----- FRAGMENTO PARA LEER

Algo que mencionas mucho es la aplicación de la agroecología a “escala de paisaje”. ¿Podés explicar de qué se trata y porqué es importante?
Cuando hablamos de agroecología no podemos circunscribirnos a la parcela de un productor. Porque los procesos que nos ayudan a, por ejemplo, no usar pesticidas, tienen que ver con lo que pasa en todo el paisaje. Los insectos que trabajan en el control biológico de plagas no conocen los límites de lotes ni de campos: van a buscar los recursos para sobrevivir a donde los tengan más cerca. Y si un productor tiene un hermoso campo agroecológico pero su vecino aplica agroquímicos, cuando los insectos vayan de un lote al otro morirán. Las interacciones biológicas en el espacio son importantes, son parte de la infraestructura ecológica del sistema.

----------
----- LOS DATOS

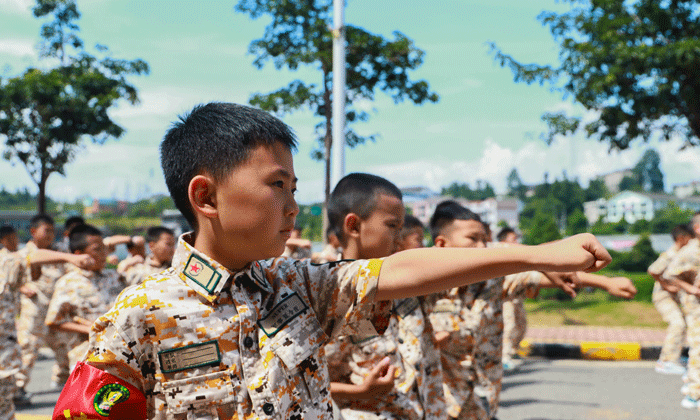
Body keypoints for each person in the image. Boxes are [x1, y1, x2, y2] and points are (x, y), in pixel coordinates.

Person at [52, 102, 611, 420]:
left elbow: (400, 272)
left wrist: (533, 255)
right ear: (206, 198)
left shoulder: (296, 285)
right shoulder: (139, 315)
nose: (294, 207)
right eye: (276, 186)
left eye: (295, 188)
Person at [325, 173, 446, 420]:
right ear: (354, 226)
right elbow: (307, 381)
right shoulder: (332, 297)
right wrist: (359, 391)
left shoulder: (406, 285)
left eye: (401, 229)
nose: (399, 239)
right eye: (392, 226)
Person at [0, 245, 93, 420]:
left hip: (3, 361)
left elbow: (33, 256)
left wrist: (69, 258)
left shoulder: (4, 264)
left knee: (4, 410)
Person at [45, 224, 126, 388]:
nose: (104, 254)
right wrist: (92, 329)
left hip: (119, 355)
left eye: (105, 249)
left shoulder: (114, 277)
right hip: (87, 358)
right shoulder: (69, 283)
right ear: (79, 254)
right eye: (98, 249)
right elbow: (54, 321)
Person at [14, 215, 69, 402]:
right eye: (47, 230)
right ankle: (18, 387)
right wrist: (22, 287)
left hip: (58, 309)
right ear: (33, 231)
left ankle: (64, 382)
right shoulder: (22, 254)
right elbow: (8, 280)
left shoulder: (60, 252)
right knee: (28, 348)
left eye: (53, 231)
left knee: (64, 347)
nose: (51, 235)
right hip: (35, 307)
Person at [648, 224, 693, 375]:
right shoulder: (670, 254)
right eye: (689, 237)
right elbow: (653, 270)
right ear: (681, 238)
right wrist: (666, 286)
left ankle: (675, 357)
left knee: (683, 324)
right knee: (677, 324)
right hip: (663, 297)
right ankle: (666, 361)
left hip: (673, 298)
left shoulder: (682, 253)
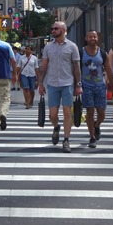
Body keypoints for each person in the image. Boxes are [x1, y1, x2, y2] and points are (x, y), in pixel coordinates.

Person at [37, 21, 82, 153]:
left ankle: (66, 140)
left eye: (56, 28)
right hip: (52, 84)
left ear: (63, 30)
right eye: (52, 29)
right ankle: (56, 127)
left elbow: (76, 67)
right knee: (52, 115)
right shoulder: (48, 47)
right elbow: (43, 67)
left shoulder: (72, 46)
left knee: (67, 112)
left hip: (67, 83)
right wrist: (40, 84)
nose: (53, 31)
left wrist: (78, 85)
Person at [80, 30, 107, 148]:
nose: (92, 38)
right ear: (86, 38)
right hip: (86, 86)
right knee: (90, 111)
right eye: (90, 36)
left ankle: (97, 125)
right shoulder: (81, 52)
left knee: (102, 113)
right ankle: (92, 137)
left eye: (94, 37)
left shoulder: (102, 53)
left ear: (97, 38)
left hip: (100, 86)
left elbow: (108, 69)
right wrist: (76, 84)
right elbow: (76, 68)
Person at [16, 45, 39, 109]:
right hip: (24, 75)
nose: (27, 50)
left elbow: (36, 67)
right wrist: (16, 74)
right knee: (26, 88)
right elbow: (19, 66)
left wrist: (38, 77)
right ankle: (27, 102)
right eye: (26, 49)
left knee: (32, 90)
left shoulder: (34, 58)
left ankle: (31, 101)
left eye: (28, 49)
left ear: (31, 51)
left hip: (32, 75)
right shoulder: (21, 58)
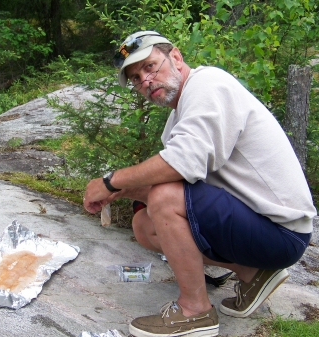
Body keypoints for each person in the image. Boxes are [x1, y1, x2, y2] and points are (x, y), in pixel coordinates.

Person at [83, 31, 316, 337]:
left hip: (282, 232)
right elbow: (187, 182)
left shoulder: (208, 86)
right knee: (144, 223)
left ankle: (195, 312)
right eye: (137, 79)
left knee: (164, 198)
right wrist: (118, 193)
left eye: (151, 67)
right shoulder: (178, 118)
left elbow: (181, 166)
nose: (146, 81)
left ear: (176, 58)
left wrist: (111, 182)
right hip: (255, 222)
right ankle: (253, 273)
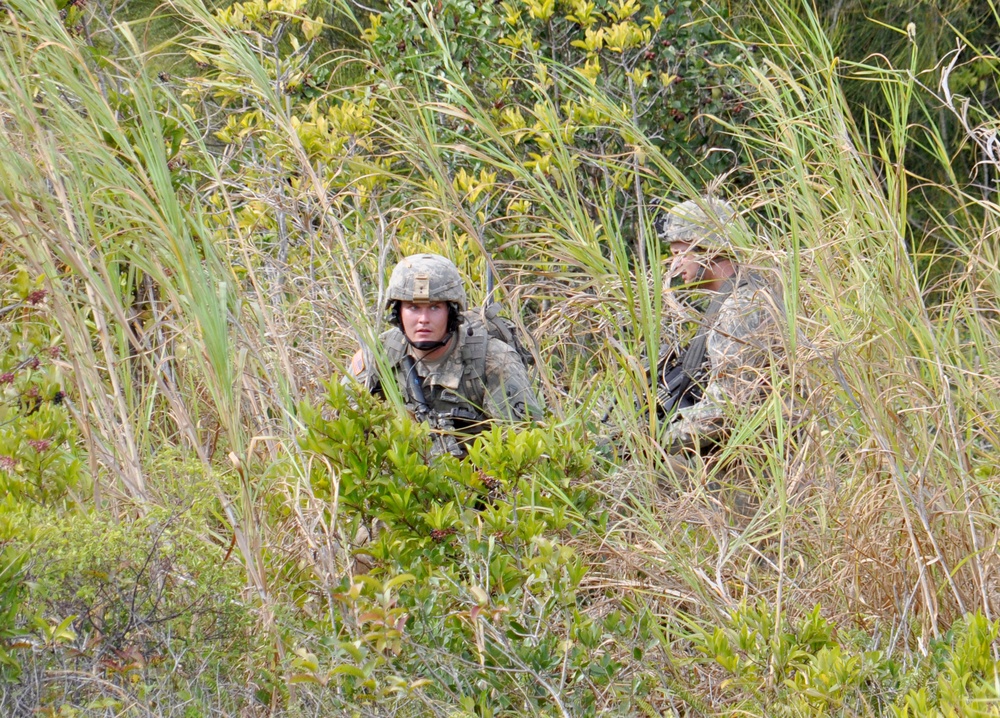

----------

CONSIGNA A: Copia textualmente el pasaje del fragmento que empieza en "Cuando hablamos de" y termina en "ecológica del sistema.".
CONSIGNA B: Según el fragmento, ¿qué es lo que no conocen los insectos que trabajan en el control biológico de plagas?
Los ítems no guardan relación con el fragmento.

RESPUESTA A:
Cuando hablamos de agroecología no podemos circunscribirnos a la parcela de un productor. Porque los procesos que nos ayudan a, por ejemplo, no usar pesticidas, tienen que ver con lo que pasa en todo el paisaje. Los insectos que trabajan en el control biológico de plagas no conocen los límites de lotes ni de campos: van a buscar los recursos para sobrevivir a donde los tengan más cerca. Y si un productor tiene un hermoso campo agroecológico pero su vecino aplica agroquímicos, cuando los insectos vayan de un lote al otro morirán. Las interacciones biológicas en el espacio son importantes, son parte de la infraestructura ecológica del sistema.

RESPUESTA B: No conocen los límites de lotes ni de campos.